昨年6月、岡山県吉備中央町がふるさと納税の対象から除外されました。これを受けて、原因などを検証する委員会が吉備中央町の山本町長に報告書を提出しました。

町議会議員や農業の有識者らでつくる検証会が山本町長に報告書を手渡しました。町は、返礼品のコメを生産者から仕入れる際、調達費用として買い取り代金に奨励金を上乗せして支払っていました。

国の基準では、ふるさと納税の返礼品の調達費用は「寄付額の30%以下」と定められていますが、町の支払いは、基準を上回る47%に達していました。

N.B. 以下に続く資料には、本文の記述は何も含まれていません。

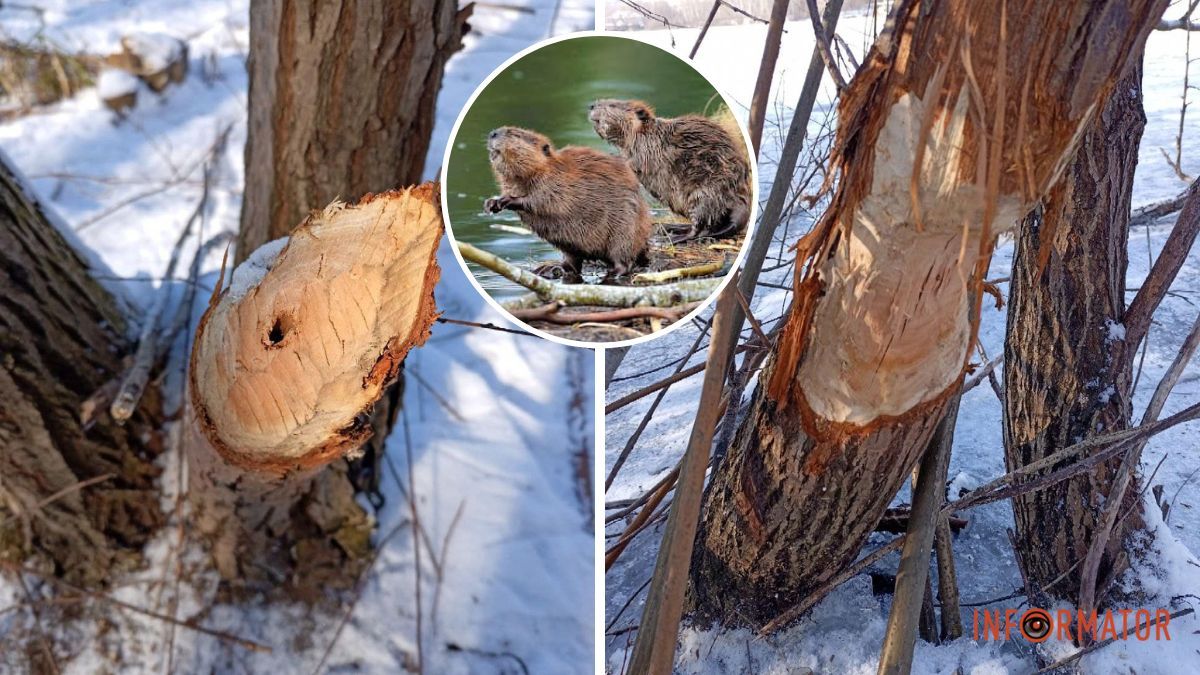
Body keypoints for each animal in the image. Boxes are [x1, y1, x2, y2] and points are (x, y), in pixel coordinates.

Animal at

国は基準違反にあたるとして、町を昨年6月から2年間、制度の対象から除外しました。

(吉備中央町 ふるさと納税検証会 難波武志会長)
「町に対して厳しい検証内容となっております。しかし吉備中央町にとってふるさと納税はもちろん、稲作は町にとってもっとも大きな産業である」

報告書では町に対し、奨励金が調達費用に含まれるとの認識が欠けていたなどと指摘していて、今後、制度を十分に理解した複数の職員による体制づくりや価格変動を見越した余裕のある制度運用など8項目の提言を行いました。

(吉備中央町 ふるさと納税検証会 難波武志会長)
「ある程度のチームワークをもって対応していく、国の方針や県の方針を確実に理解して、物事を進めて行くということが必要」

(吉備中央町 山本雅則町長)
「この制度は、我々のような中山間のコメ作り農家には必須の制度でございますので、町は一丸となって、また制度に乗るような努力をしていきます」

町では、提言の内容を踏まえて県や国と連携し、組織体制を整える方針です。